Endeavour delivered NASA’s can-shaped Tranquility module and the bay window-like Cupola dome to the space station. Tranquility will hold the station’s main life-support systems, robotic arm station and other gear. The seven-window Cupola, which includes a round central pane that is the world’s largest space window, will be attached to an Earth-facing port on Tranquility.

The new items represent NASA’s last big add-ons for the $100 billion space station, which has been under construction since 1998 by five different space agencies representing 16 countries. The space station will be 98 percent complete once they are installed.

“We’re ready to bring up Tranquility and Cupola and work with you guys to bring it to life, so this is a beautiful day,” Zamka said.

Both additions were built for NASA by the European Space Agency. Together, they cost nearly $409 million and will require three spacewalks by astronauts to install.

Before docking, Zamka flew Endeavour through an orbital back flip below the space station so Commander Jeff Williams and his station crewmates could snap hundreds of photos of the orbiter’s tile-covered underbelly.

The photographs will be analyzed for any new dings and scrapes caused by debris during Endeavour’s early morning launch Feb. 8. Cameras showed a few pieces of foam debris falling from the shuttle’s fuel tank during liftoff, but none appeared to damage the orbiter, mission managers said.

A detailed inspection of Endeavour’s wing edges and nose cap by the shuttle astronauts also turned up no major concerns. A final analysis of that data and the new images will take several days, mission managers said.

NASA has kept a close watch on the shuttle’s exterior immediately after launches since 2003, when heat shield damage led to the loss of shuttle Columbia and its seven-astronaut crew.
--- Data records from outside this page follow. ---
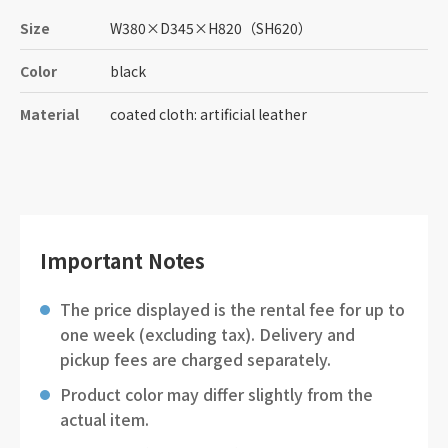
Size
W380
×
D345
×
H820
（SH620）
Color
black
Material
coated cloth: artificial leather
Important Notes
The price displayed is the rental fee for up to
one week (excluding tax). Delivery and
pickup fees are charged separately.
Product color may differ slightly from the
actual item.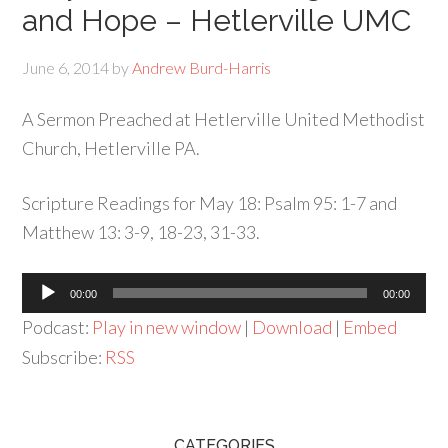
and Hope – Hetlerville UMC
June 6, 2014
by
Andrew Burd-Harris
A Sermon Preached at Hetlerville United Methodist
Church, Hetlerville PA.
Scripture Readings for May 18: Psalm 95: 1-7 and
Matthew 13: 3-9, 18-23, 31-33.
Audio
00:00
00:00
Player
Podcast:
Play in new window
|
Download
|
Embed
Subscribe:
RSS
CATEGORIES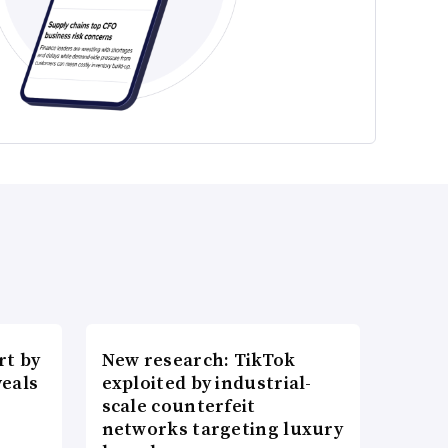
t by
New research: TikTok
veals
exploited by industrial-
scale counterfeit
networks targeting luxury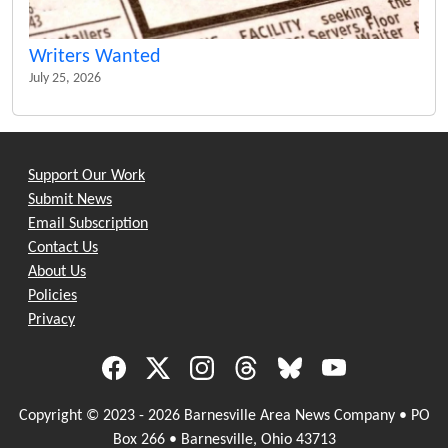
Writers Wanted
July 25, 2026
Support Our Work
Submit News
Email Subscription
Contact Us
About Us
Policies
Privacy
Copyright © 2023 - 2026 Barnesville Area News Company • PO
Box 266 • Barnesville, Ohio 43713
Endeavour astronauts did spot a piece of a so-called flipper door seal sticking up from the top of Endeavour’s left wing and sent photos of it to Mission Control for analysis.

The seal is used to control venting air from an avionics cavity inside the shuttle’s wing during launches and landing, said LeRoy Cain, NASA’s deputy shuttle program manager. It is one of many attached to access doors on each of the shuttle’s wings. The protruding piece is near the aft of the left wing and not a safety concern to the orbiter or its crew, Cain said.
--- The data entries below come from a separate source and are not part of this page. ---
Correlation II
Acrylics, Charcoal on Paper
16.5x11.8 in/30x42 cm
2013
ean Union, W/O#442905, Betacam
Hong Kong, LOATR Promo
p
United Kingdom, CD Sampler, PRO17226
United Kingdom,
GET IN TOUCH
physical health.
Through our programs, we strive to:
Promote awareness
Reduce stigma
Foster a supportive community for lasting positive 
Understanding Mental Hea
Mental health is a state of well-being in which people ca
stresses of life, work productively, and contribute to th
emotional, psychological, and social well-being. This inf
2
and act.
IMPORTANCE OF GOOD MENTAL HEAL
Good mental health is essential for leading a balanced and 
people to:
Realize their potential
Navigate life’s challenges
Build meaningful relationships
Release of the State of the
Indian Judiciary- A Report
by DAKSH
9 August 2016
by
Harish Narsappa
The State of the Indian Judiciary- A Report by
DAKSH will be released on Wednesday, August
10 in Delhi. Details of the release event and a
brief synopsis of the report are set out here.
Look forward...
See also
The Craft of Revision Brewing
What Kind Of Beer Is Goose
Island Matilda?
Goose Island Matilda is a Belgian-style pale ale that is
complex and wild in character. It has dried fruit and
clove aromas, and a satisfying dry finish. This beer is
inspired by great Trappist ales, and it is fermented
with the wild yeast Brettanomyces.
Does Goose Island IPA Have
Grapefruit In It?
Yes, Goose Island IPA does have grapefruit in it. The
The top of a shuttle’s wing does not experience the hot, scorching temperatures experienced by its underbelly during atmospheric re-entry, Cain said. The seal is also about 1 meter long, and only a small, 10-centimeter strip peeled up at its leading edge, he added.

“From a mechanical and structural perspective, it’s really not going to pose a problem for us,” Cain said.

Endeavour will spend about eight days docked at the space station. It is due to return to Earth Feb. 20.